The Israel Defense Forces (IDF) employed what they call "focused foiling" or targeted killing, against those suspected by Israel of intending to perform a specific act of violence in the very near future, or to be linked indirectly with several acts of violence (organizing, planning, researching means of destruction, etc.),
thus raising the likelihood that his or her killing would foil similar activities in the future.

Israeli minister Rehavam Zeevi was assassinated by the Popular Front for the Liberation of Palestine
In 1943, the United States military used knowledge from decoded transmissions to carry out a targeted killing of the Japanese Admiral Isoroku Yamamoto.[10]

The U.S. attempted several times to assassinate Cuban President Fidel Castro.

In 1986, the American air strikes against Libya included an attack on the barracks where Muammar al-Gaddafi was known to be sleeping.

On November 3, 2002, a US Central Intelligence Agency-operated MQ-1 Predator unmanned aerial vehicle (UAV) fired a Hellfire missile that destroyed a car carrying six suspected al-Qaeda operatives in Yemen.

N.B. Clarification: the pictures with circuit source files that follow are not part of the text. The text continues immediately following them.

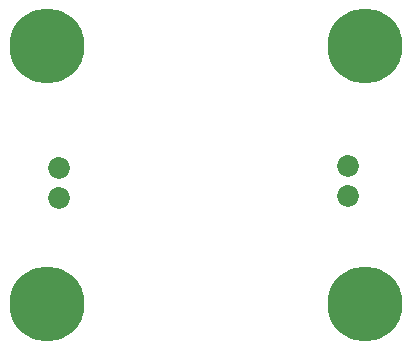
<source format=gbs>
G04*
G04 #@! TF.GenerationSoftware,Altium Limited,Altium Designer,18.1.11 (251)*
G04*
G04 Layer_Color=16711935*
%FSLAX25Y25*%
%MOIN*%
G70*
G01*
G75*
%ADD36C,0.25000*%
%ADD37C,0.07284*%
D36*
X16000Y16000D02*
D03*
X121795D02*
D03*
Y102110D02*
D03*
X16000D02*
D03*
D37*
X116142Y52000D02*
D03*
Y62000D02*
D03*
X20000Y61480D02*
D03*
Y51480D02*
D03*
M02*

</source>
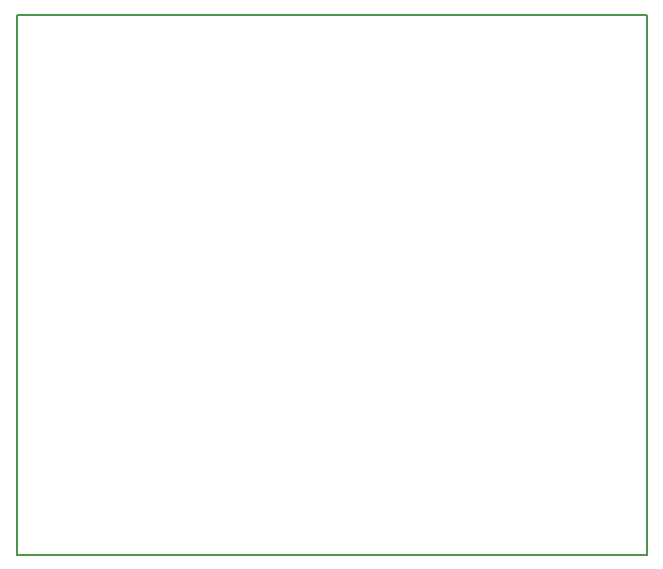
<source format=gbr>
G04 #@! TF.GenerationSoftware,KiCad,Pcbnew,(5.0.2)-1*
G04 #@! TF.CreationDate,2020-05-10T23:04:12+05:30*
G04 #@! TF.ProjectId,L298 Module,4c323938-204d-46f6-9475-6c652e6b6963,V1.0*
G04 #@! TF.SameCoordinates,Original*
G04 #@! TF.FileFunction,Profile,NP*
%FSLAX46Y46*%
G04 Gerber Fmt 4.6, Leading zero omitted, Abs format (unit mm)*
G04 Created by KiCad (PCBNEW (5.0.2)-1) date 05/10/20 23:04:12*
%MOMM*%
%LPD*%
G01*
G04 APERTURE LIST*
%ADD10C,0.150000*%
G04 APERTURE END LIST*
D10*
X119380000Y-120650000D02*
X119380000Y-74930000D01*
X172720000Y-120650000D02*
X119380000Y-120650000D01*
X172720000Y-74930000D02*
X172720000Y-120650000D01*
X119380000Y-74930000D02*
X172720000Y-74930000D01*
M02*

</source>
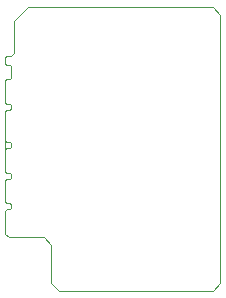
<source format=gbo>
G04 EAGLE Gerber X2 export*
%TF.Part,Single*%
%TF.FileFunction,Other,silk bottom*%
%TF.FilePolarity,Positive*%
%TF.GenerationSoftware,Autodesk,EAGLE,9.6.2*%
%TF.CreationDate,2021-06-26T12:46:15Z*%
G75*
%MOMM*%
%FSLAX34Y34*%
%LPD*%
%INsilk bottom*%
%AMOC8*
5,1,8,0,0,1.08239X$1,22.5*%
G01*
%ADD10C,0.000000*%


D10*
X0Y-36000D02*
X3000Y-39000D01*
X32500Y-39000D01*
X39000Y-45500D01*
X39000Y-78000D01*
X45500Y-84500D01*
X175500Y-84500D01*
X182000Y-78000D01*
X182000Y149500D01*
X1000Y114500D02*
X0Y113500D01*
X0Y107500D01*
X0Y94000D02*
X0Y75000D01*
X1000Y74000D01*
X4000Y74000D01*
X5000Y73000D01*
X5000Y70000D02*
X4000Y69000D01*
X1000Y69000D01*
X0Y68000D01*
X5000Y70000D02*
X5000Y73000D01*
X0Y68000D02*
X0Y42500D01*
X1000Y41500D01*
X4000Y41500D01*
X5000Y40500D01*
X5000Y37500D02*
X4000Y36500D01*
X1000Y36500D01*
X0Y35500D01*
X5000Y37500D02*
X5000Y40500D01*
X0Y42000D02*
X0Y35500D01*
X0Y16500D02*
X1000Y15500D01*
X4000Y15500D01*
X5000Y14500D01*
X5000Y11500D02*
X4000Y10500D01*
X1000Y10500D01*
X0Y9500D01*
X5000Y11500D02*
X5000Y14500D01*
X0Y-16500D02*
X0Y-36000D01*
X0Y-9500D02*
X0Y9500D01*
X0Y16500D02*
X0Y35500D01*
X0Y-9500D02*
X1000Y-10500D01*
X4000Y-10500D02*
X5000Y-11500D01*
X4000Y-10500D02*
X1000Y-10500D01*
X5000Y-11500D02*
X5000Y-14500D01*
X4000Y-15500D01*
X1000Y-15500D01*
X0Y-16500D01*
X1000Y106500D02*
X0Y107500D01*
X1000Y106500D02*
X4000Y106500D01*
X5000Y105500D01*
X5000Y96000D01*
X4000Y95000D01*
X1000Y95000D01*
X0Y94000D01*
X1000Y114500D02*
X5000Y114500D01*
X7500Y117000D01*
X7500Y144000D01*
X19500Y156000D01*
X175500Y156000D01*
X182000Y149500D01*
M02*

</source>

The target of the attack was Qaed Salim Sinan al-Harethi, the top al-Qaeda operative in Yemen. Among those killed in the attack was a US citizen, Yemeni-American Ahmed Hijazi.

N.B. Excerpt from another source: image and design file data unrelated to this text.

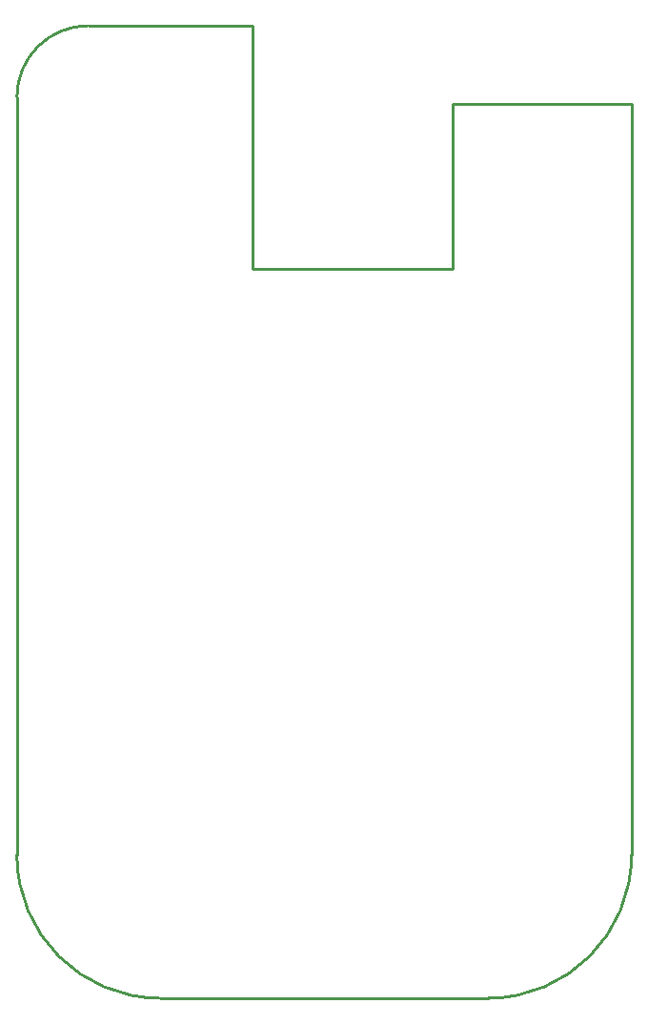
<source format=gbr>
%TF.GenerationSoftware,KiCad,Pcbnew,5.99.0-unknown-b63c482347~127~ubuntu20.04.1*%
%TF.CreationDate,2021-04-29T12:01:31+02:00*%
%TF.ProjectId,bbb-can-bus-cape,6262622d-6361-46e2-9d62-75732d636170,rev?*%
%TF.SameCoordinates,Original*%
%TF.FileFunction,Profile,NP*%
%FSLAX46Y46*%
G04 Gerber Fmt 4.6, Leading zero omitted, Abs format (unit mm)*
G04 Created by KiCad (PCBNEW 5.99.0-unknown-b63c482347~127~ubuntu20.04.1) date 2021-04-29 12:01:31*
%MOMM*%
%LPD*%
G01*
G04 APERTURE LIST*
%TA.AperFunction,Profile*%
%ADD10C,0.254000*%
%TD*%
G04 APERTURE END LIST*
D10*
X135420100Y-42697400D02*
X120815100Y-42697400D01*
X153200100Y-64287400D02*
X135420100Y-64287400D01*
X169075100Y-116357400D02*
X169075100Y-49682400D01*
X114465102Y-116357402D02*
G75*
G03*
X127165100Y-129057400I12699998J0D01*
G01*
X153200100Y-49682400D02*
X153200100Y-64287400D01*
X169075100Y-49682400D02*
X153200100Y-49682400D01*
X120815099Y-42697401D02*
G75*
G03*
X114465100Y-49047400I0J-6349999D01*
G01*
X156375102Y-129057398D02*
G75*
G03*
X169075100Y-116357400I0J12699998D01*
G01*
X127165100Y-129057400D02*
X156375100Y-129057400D01*
X135420100Y-64287400D02*
X135420100Y-42697400D01*
X114465100Y-49047400D02*
X114465100Y-116357400D01*
M02*

</source>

On June 7, 2006, US Forces dropped one laser-guided bomb on Iraq leader Abu Musab al-Zarqawi. His death was confirmed the next day.

On May 2, 2011, Osama bin Laden, the founder of the militant Islamist organization al-Qaeda, was killed by gunshot wounds in a raid by United States special
operations forces on his safe house in Bilal Town, Abbottabad, Pakistan.

Russia employed a similar strategy in the course of its First and Second Chechen Wars. Chechen President Dzhokhar Dudaev was killed by an air strike of the Russian Air Force on April 21, 1996, and Aslan Maskhadov was killed on March 8, 2005. On July 10, 2006, Shamil Basayev, the Chechen rebel, was killed in an explosion in a targeted Russian attack.

Alexander Litvinenko in 1996, a former KGB officer, was murdered by Andrey Lugovoy in Great Britain by means of the radioactive element polonium-210.

Litvinenko had obtained political asylum in Great Britain, and was an outspoken critic of Vladimir Putin and the Russian security services.
Russia refused Britain's request to extradite Andrey Lugovoy to face murder charges and Lugovoy was later elected to the Russian State Duma.

Litvinenko himself blamed his murder on Putin.